Une poignée de manifestants auront fait acte de présence dans la zone de libre expression à La Malbaie.

Un sommet du G7 sécuritaire, mais peu concluant

J’aurais aimé que ce G7 dans Charlevoix soit un succès et qu’il soit concluant. Après tout, il se tenait ici, au Québec, dans cette ville superbe qu’est La Malbaie. Et aussi, il en allait tout de même de la réputation du Canada et de son image projetée à l’international.

Mais force est de constater que ce G7 a été un échec, même du côté des manifestants qui ont boudé l’événement. On dirait presque une première. Plusieurs diront que l’effet dissuasif de l’armada policière déployée à Québec et à La Malbaie y a été pour beaucoup. Les mesures de sécurité auront coûté finalement plus de 400 millions $ sur un budget total de 600 millions $.

La seule manifestation marquante a réuni quelque 500 personnes le 9 juin à Québec. À La Malbaie, là où on avait érigé une clôture autour du Manoir Richelieu, une poignée de manifestants auront fait acte de présence dans la zone de libre expression. Ils faisaient presque pitié à voir, malgré la pertinence de leurs revendications.

Très peu d’arrestations de manifestants, très peu de casseurs.
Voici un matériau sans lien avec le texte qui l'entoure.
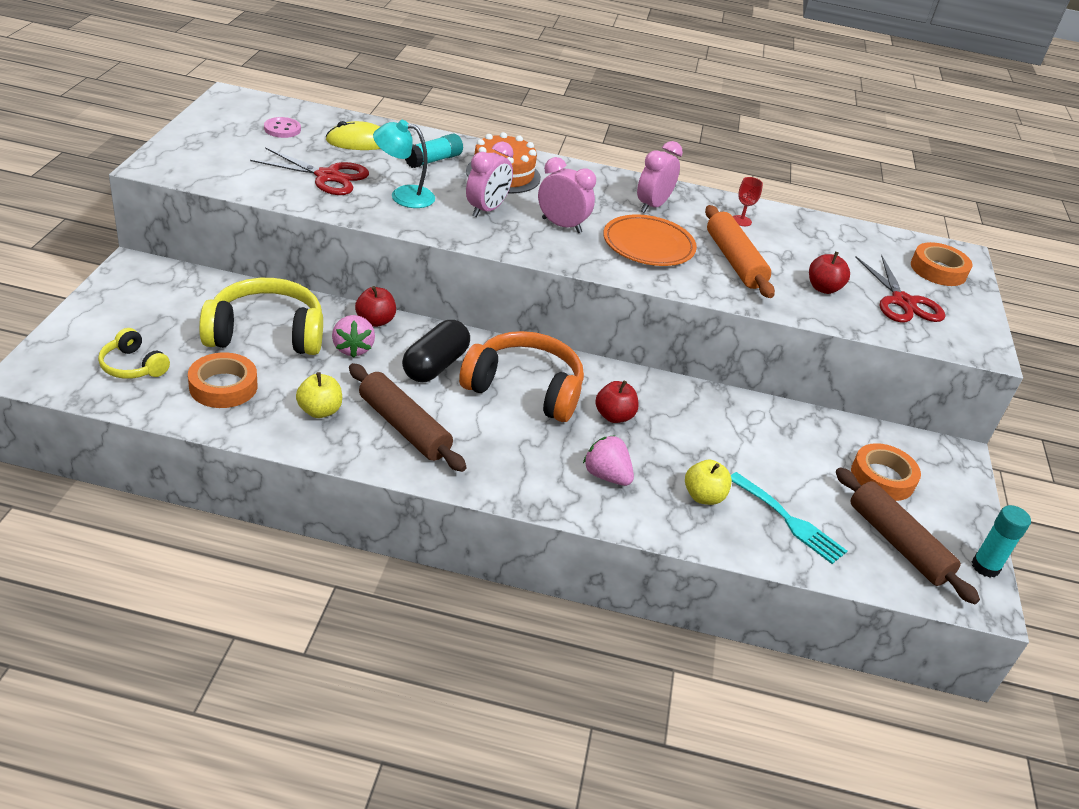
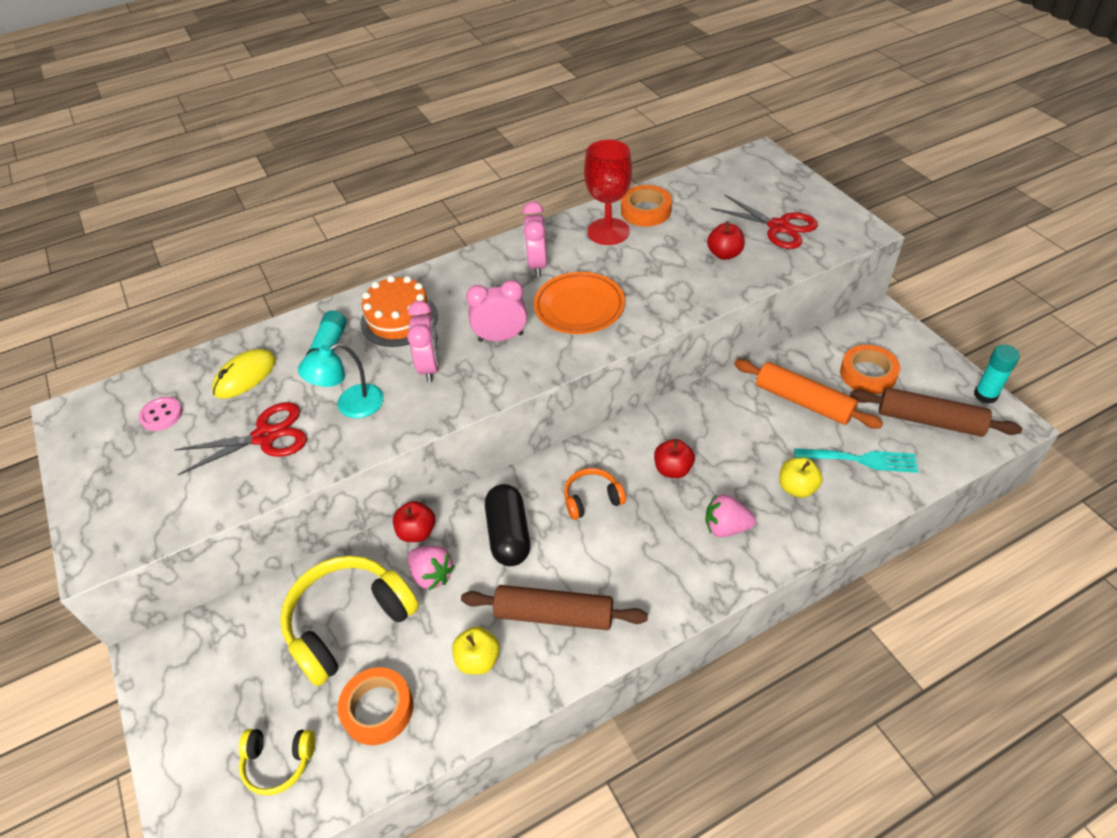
camera: 30 degrees left, 10 degrees up
orange headphones [459,331,584,422] -> orange headphones [564,468,626,520], size x0.52
orange rolling pin [705,205,775,298] -> orange rolling pin moved to [734,359,883,429]
red goblet [733,177,763,226] -> red goblet [584,140,632,245], size x2.19
orange tape [911,242,972,286] -> orange tape moved to [621,185,672,227]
Même le député Amir Khadir de Québec solidaire semblait désolé du peu de grabuge généré par ce G7 et du manque d’intérêt de la part des groupes communautaires qui ont ni plus ni moins boycotté l’événement.

Pour sa part, le maire de La Malbaie a parlé en bien de ce G7 en disant qu’il deviendra une référence sur le plan de la sécurité. Oui, sans doute, mais certainement pas sur le plan des thèmes abordés et débattus par les sept chefs d’État réunis au Manoir Richelieu. Il aura été presque inutile.

Ce qu’on retiendra est surtout la volte-face du président Trump qui a finalement rejeté du revers de la main son soutien au communiqué final de ce G7, en ne manquant pas au passage de souligner la malhonnêteté de Justin Trudeau. Trump aura donc été le seul véritable casseur de ce G7.

Hélas, Justin Trudeau vient d’offrir sur un plateau d’argent, à ses adversaires de la colline Parlementaire, des munitions contre lui en vue de la prochaine campagne électorale fédérale qui viendra bien assez vite d’ici 2019.